Fotojornalismo: há lentes que procuram humanidade

Com frequência, diz-se que vivemos numa sociedade dura de ouvido. E, neste contexto em que há uma profusão de símbolos visuais, é comum ouvir-se que estamos mergulhados na “civilização da imagem”. A par de selfies sem fim e álbuns de família (digitais ou não), há um olhar fotográfico sobre o mundo, que é capaz de servir como fonte documental: o fotojornalismo.

Uma refugiada Rohingya que chora o filho morto, o pequeno Aylan Kurdi prostrado no areal da praia, uma criança nua que foge de uma explosão de gás napalm… Todas estas histórias ganharam espaço na discussão mediática, por via da força das fotografias.

Refugiada Rohingya chora o filho morto

Com efeito, de quantas histórias de destruição de famílias Rohingya já tínhamos ouvido falar antes da publicação da imagem? Muitas. Quantas histórias de refugiados naufragados tínhamos escutado? Imensas. Por outro lado, quantos relatos de violação dos direitos humanos na guerra do Vietnam tinham sido abafados até termos acesso à foto em questão? Não é possível contabilizar. Nem é esse o objectivo. Porque estamos a falar de vidas e a vida tem valor em si mesma.

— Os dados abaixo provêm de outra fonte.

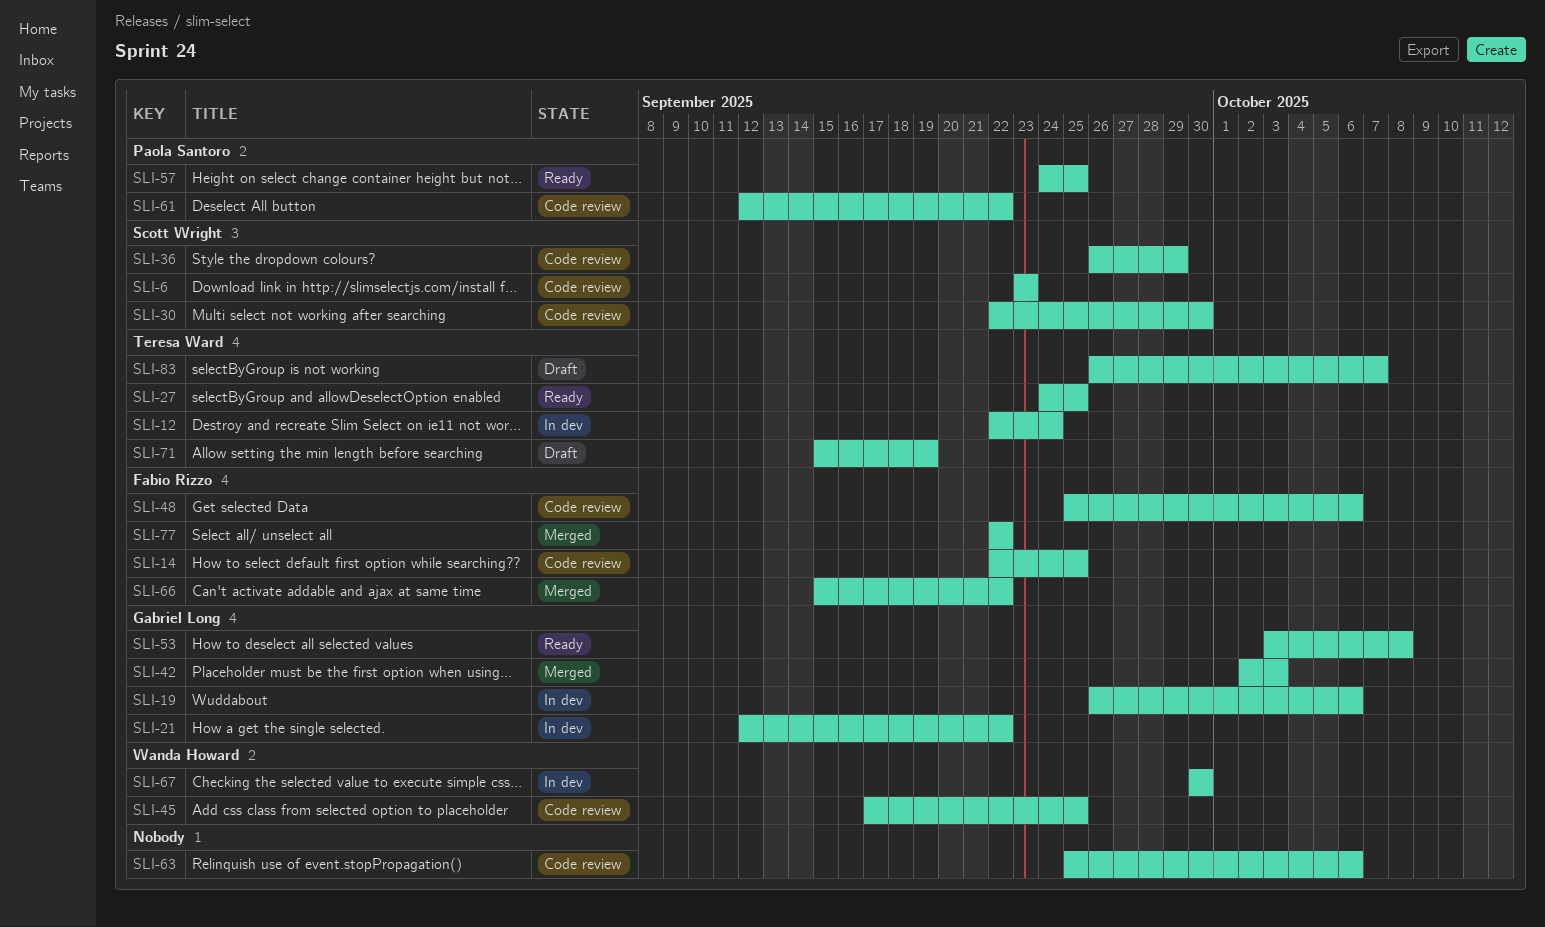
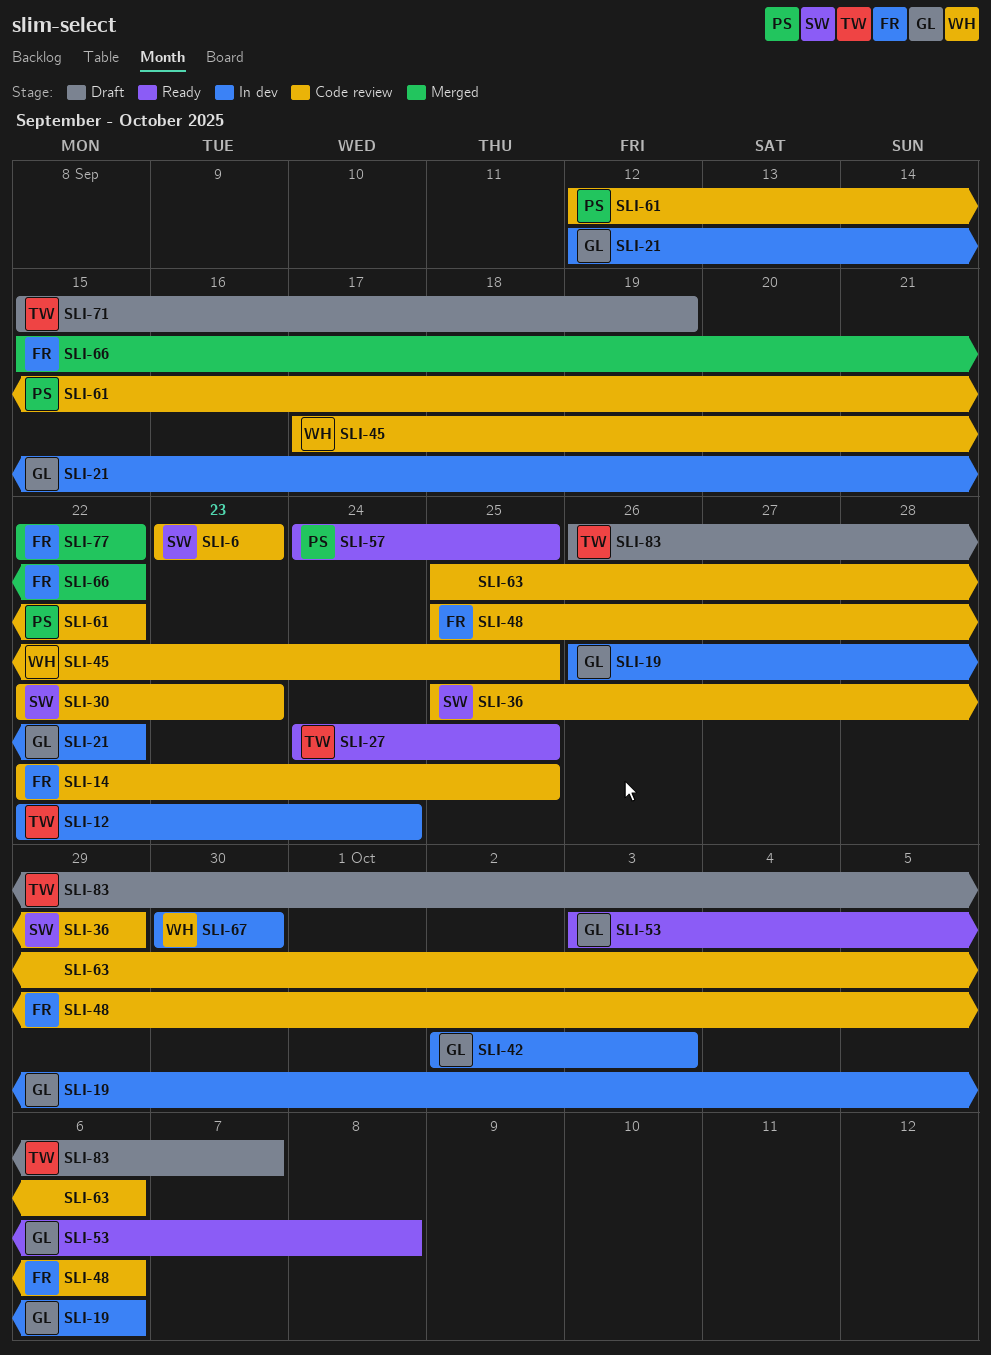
SLI-30, due: Sep 30 -> Sep 23
SLI-36, start: Sep 26 -> Sep 25
SLI-42, status: Merged -> In dev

Contudo, é aqui que o fotojornalismo entra, com o objectivo de mostrar que as palavras de relatos atrozes estão imbuídas de realidade. A cada história, há um rosto associado. E cada rosto representa a verdade de muitas outras faces que não chegam aos média.

Crianças fogem de uma explosão de gás napalm, durante a guerra do Vietnam

Nesta busca pela humanidade através da lente, claro que não podemos esquecer que o fotojornalista tem poder sobre a escolha do enquadramento, o ângulo e, até mesmo, da edição. E estas escolhas não são ingénuas. Contudo, a pretensa objectividade nunca lograda e a manipulação são tópicos para outro debate. Aqui, interessa reconhecer a capacidade que a fotografia tem não apenas como registo artístico, mas também como meio de elucidar a opinião pública.

Pegando no caso de Aylan Kurdi, recordamos que, até então, tínhamos estatísticas de naufrágios e a ideia de que havia pessoas a abandonarem as suas casas. E tudo isto acontecia lá longe, num mundo que não nos pertencia. Depois, apareceu a imagem de uma criança de três anos morta numa praia. Surpreendentemente, essa praia não estava numa dimensão inacessível aos ocidentais: era o resort turco de Bodrum! E essa criança, imagine-se só, era branca! Então, através da fotografia de Nilufer Demir, ficámos a saber que há crianças brancas que morrem em resorts, enquanto tentam chegar com a família a sítios de paz. Assim, neste relato imagético de humanidade, mentalmente o desastre aproximou-se do nosso pequeno mundo.

O pequeno Aylan Kurdi

Com as fotografias da guerra do Vietnam, a opinião pública americana reconheceu que estavam a ser cometidos crimes de guerra e, além disso, que a América estava também a matar os próprios filhos. Seis meses depois, o conflito chegava ao fim.

Resta-nos, agora, saber até que ponto o contacto massivo com as imagens vai diminuir a nossa sensibilidade perante o potencial choque das realidades cruéis representadas nas fotografias. Resta-nos saber se, com o tempo, a imagem de uma refugiada Rohingya que chora o filho morto não passará disso mesmo, sem desembocar em acções políticas e humanitárias. Contudo, há um aspeto sobre o qual arrisco dizer que estamos quase absolutamente seguros: cada um de nós tem um pouco de São Tomé em si mesmo – só acreditamos vendo.